§ TEXT:
┌──
There is a possibility I will post this without waiting for the program to complete.

Before I go, I'll discuss briefly how it works and some of its features. The code in the tta namespace is actually a computer in its own right, although one which only exists in software and the mind of anyone reading the code. Its first unusual property is that it halts as soon as it outputs anything. That's because it's only being run in order to produce one number (which is then used to decide whether it thinks the input is a spam message). It's also rather unusual as a computer in that it only operates on 16-bit words, there are no bitwise operations and no pure shift operators. In spite of these limitations it's actually Turing-complete, and if the restriction of one output only is removed it can be used to compute anything that will fit in its registers (or anything at all if programmed to use external memory).
Its other unusual feature is that it only has one operation, so there is no need to waste any bits specifying which one is to be used for each instruction! The instruction is "copy". It's 16 bits wide, the first 8 bits are the register ID for the original, and the remaining 8 bits are the register ID for the copy destination. Most registers simply store the data, but one is used for reading the file and returning the evaluation, and some others are used to control the arithmetic logic unit. This kind of system is called a transport triggered architecture. I thought of it before I read about it, but I read about it before I started coding this one.
└──
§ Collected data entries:
┌──
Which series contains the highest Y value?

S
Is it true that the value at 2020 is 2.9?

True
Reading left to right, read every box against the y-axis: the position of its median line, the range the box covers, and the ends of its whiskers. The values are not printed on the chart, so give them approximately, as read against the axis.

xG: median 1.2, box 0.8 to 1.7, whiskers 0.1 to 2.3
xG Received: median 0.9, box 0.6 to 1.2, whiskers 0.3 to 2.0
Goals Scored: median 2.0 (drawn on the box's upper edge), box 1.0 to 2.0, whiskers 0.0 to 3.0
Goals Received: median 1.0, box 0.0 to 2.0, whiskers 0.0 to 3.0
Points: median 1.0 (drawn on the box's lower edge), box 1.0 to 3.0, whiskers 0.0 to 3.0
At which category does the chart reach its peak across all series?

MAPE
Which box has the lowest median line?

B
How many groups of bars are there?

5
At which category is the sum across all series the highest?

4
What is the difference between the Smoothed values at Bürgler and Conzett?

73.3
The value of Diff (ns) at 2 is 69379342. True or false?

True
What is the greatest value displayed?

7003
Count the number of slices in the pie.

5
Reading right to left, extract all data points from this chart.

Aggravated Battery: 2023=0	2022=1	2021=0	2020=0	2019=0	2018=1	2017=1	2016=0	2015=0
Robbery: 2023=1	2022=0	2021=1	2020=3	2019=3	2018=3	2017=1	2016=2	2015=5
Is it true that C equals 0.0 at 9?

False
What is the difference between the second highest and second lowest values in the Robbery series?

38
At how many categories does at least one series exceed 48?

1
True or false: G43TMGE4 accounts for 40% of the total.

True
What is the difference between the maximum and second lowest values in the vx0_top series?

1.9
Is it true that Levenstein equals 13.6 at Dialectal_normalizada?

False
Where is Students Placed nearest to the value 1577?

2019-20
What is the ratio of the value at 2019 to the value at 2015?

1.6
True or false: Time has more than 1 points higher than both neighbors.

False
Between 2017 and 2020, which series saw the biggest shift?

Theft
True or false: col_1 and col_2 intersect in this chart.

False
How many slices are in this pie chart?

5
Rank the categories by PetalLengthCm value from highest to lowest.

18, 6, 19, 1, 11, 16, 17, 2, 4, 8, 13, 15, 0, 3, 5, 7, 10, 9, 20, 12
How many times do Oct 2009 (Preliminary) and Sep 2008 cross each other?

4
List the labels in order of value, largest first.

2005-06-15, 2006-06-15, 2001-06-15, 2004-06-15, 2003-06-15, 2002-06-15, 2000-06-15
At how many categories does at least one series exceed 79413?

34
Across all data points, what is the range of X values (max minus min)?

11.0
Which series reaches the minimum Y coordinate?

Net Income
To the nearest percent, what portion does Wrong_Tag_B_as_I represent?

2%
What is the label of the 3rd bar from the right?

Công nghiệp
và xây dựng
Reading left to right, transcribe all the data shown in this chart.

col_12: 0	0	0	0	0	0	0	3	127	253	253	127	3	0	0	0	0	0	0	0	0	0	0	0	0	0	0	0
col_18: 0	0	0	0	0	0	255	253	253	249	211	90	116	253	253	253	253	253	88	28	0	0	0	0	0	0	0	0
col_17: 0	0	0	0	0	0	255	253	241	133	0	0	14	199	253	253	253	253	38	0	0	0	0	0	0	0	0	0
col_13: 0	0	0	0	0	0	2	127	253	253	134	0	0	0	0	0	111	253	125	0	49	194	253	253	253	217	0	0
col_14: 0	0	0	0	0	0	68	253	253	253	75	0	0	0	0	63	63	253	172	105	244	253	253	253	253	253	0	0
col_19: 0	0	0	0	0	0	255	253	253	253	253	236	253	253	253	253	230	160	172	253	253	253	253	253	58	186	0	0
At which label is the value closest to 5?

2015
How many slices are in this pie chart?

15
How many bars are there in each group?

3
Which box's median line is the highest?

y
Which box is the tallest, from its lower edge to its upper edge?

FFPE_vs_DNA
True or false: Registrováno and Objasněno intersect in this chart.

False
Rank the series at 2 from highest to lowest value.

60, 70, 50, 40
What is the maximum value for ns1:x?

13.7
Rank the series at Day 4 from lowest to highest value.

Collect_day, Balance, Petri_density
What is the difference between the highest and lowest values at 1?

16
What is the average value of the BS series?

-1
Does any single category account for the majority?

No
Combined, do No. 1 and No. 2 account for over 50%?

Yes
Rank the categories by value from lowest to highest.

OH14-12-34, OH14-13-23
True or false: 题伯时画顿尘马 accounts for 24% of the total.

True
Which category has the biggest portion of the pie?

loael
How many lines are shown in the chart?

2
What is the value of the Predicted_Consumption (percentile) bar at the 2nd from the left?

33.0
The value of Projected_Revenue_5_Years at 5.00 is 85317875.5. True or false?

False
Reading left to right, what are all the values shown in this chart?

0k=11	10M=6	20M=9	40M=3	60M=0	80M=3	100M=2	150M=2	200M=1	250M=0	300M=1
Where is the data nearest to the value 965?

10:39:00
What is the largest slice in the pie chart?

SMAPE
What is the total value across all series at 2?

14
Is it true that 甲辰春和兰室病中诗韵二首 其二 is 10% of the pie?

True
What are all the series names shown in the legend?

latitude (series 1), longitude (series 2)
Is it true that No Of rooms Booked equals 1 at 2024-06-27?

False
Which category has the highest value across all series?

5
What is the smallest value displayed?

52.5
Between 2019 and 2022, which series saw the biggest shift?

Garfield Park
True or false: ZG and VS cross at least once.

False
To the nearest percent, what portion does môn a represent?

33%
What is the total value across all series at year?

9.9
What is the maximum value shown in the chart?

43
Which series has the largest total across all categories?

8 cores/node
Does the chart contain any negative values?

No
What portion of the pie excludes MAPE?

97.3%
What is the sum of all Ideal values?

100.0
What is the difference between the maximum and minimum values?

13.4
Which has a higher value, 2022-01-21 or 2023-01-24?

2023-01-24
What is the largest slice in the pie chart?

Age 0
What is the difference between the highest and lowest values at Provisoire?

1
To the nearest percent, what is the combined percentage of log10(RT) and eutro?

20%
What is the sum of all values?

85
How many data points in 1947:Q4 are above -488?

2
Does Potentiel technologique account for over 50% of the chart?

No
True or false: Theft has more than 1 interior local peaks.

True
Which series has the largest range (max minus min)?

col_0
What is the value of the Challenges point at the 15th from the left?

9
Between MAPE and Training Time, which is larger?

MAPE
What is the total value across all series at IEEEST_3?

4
└──
§ EXERCISE:
According to the text, what is the one instruction the computer in the tta namespace can carry out?

§ EXPECTED ANSWER:
The only instruction is "copy."